Persistence Vs. Perseverance

Famed American inventor Thomas Edison once said, “I have not failed. I’ve just found 10,000 ways that won’t work.” This is the guy that invented the light bulb. Just think about that for a second. The light bulb. The device you’re reading this on probably wouldn’t exist without Mr. Edison’s never give up attitude. Be very careful though. One could easily be lead in the wrong direction by conflating his persistence with his perseverance.

So many famous and wealthy people are often telling us that persistence is the key to success. That’s a very dangerous statement. Here’s why; Have you ever watched Shark Tank and cringed or dropped your jaw after hearing how much time and money some people wasted on bad ideas? Those people are persistent. You don’t want to be those people. Let’s look at the two definitions for more clarity. Courtesy of Merriam Webster.

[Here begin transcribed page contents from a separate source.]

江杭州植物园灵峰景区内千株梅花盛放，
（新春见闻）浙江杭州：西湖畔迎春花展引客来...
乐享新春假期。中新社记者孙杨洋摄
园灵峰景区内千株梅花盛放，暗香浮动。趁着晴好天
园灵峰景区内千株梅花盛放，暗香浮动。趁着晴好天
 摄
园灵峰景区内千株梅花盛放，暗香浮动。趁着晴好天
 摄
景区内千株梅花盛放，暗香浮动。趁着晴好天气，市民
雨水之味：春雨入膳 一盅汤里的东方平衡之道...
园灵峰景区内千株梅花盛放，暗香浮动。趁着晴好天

1: to go on resolutely or stubbornly in spite of opposition, importunity, or warning
2 obsolete: to remain unchanged or fixed in a specified character, condition, or position
3: to be insistent in the repetition or pressing of an utterance (such as a question or an opinion)
4: to continue to exist especially past a usual, expected, or normal time


To persist in a state, enterprise, or undertaking in spite of counter influences, opposition, or discouragement.

At first look, this is a bit confusing. Persist is actually part of the definition of perseverance. But, if you use the Shark Tank metaphor again this all comes together nicely. In fact, let’s put Edison in “The Tank” shall we? Let’s change the date as well. Instead of right now, lets put him in the mid 19th Century.

So Thomas Edison comes into the room and all the Sharks are staring him down. After a few seconds, their stoic faces come alive and laughter fills their bellies. This is Tom’s second time on the show. They remember him.

The first time he came on he was pitching his Electric Vote-Recording Machine. It was a great invention, but ahead of its time. Speeding up the voting process would throw a monkey wrench in the campaign strategies of politicians on both sides. They “regularly relied upon the brief delays that were provided by the process of manually counting votes to influence and hopefully change the opinions of their colleagues”.

Instead of being ‘persistent’ and stubbornly trying to sell something that the buyers didn’t want, he shifted gears. He didn’t stop inventing, but he did change his way of thinking. A light bulb went off….literally. Now standing in front of The Sharks in awe of this “electric lamp” he tells his story of ‘perseverance’.

Tom knew he was a good inventor, but he was also a broke inventor. For him to continue his passion he would have to invent something that people would buy. Had he just been ‘persistent’ and stayed the course, trying to sell something that couldn’t be sold at the time, he’d probably have died of starvation. Instead, he came up with a sure thing and ‘persevered’ through the obstacles that attempted to defeat him.

There’s nothing wrong with persistence if it’s used correctly. Stubbornly trying something again and again in an attempt to reach a preferred goal works a lot better when you are pretty sure you have the correct tools and strategy necessary to reach that goal. In other words, the dedication will only get you so far. To make sure you aren’t wasting your time and money you have to incorporate a certain amount of logic into the equation.

“The three great essentials to achieve anything worthwhile are, first, hard work; second, stick-to-itiveness; third, common sense.”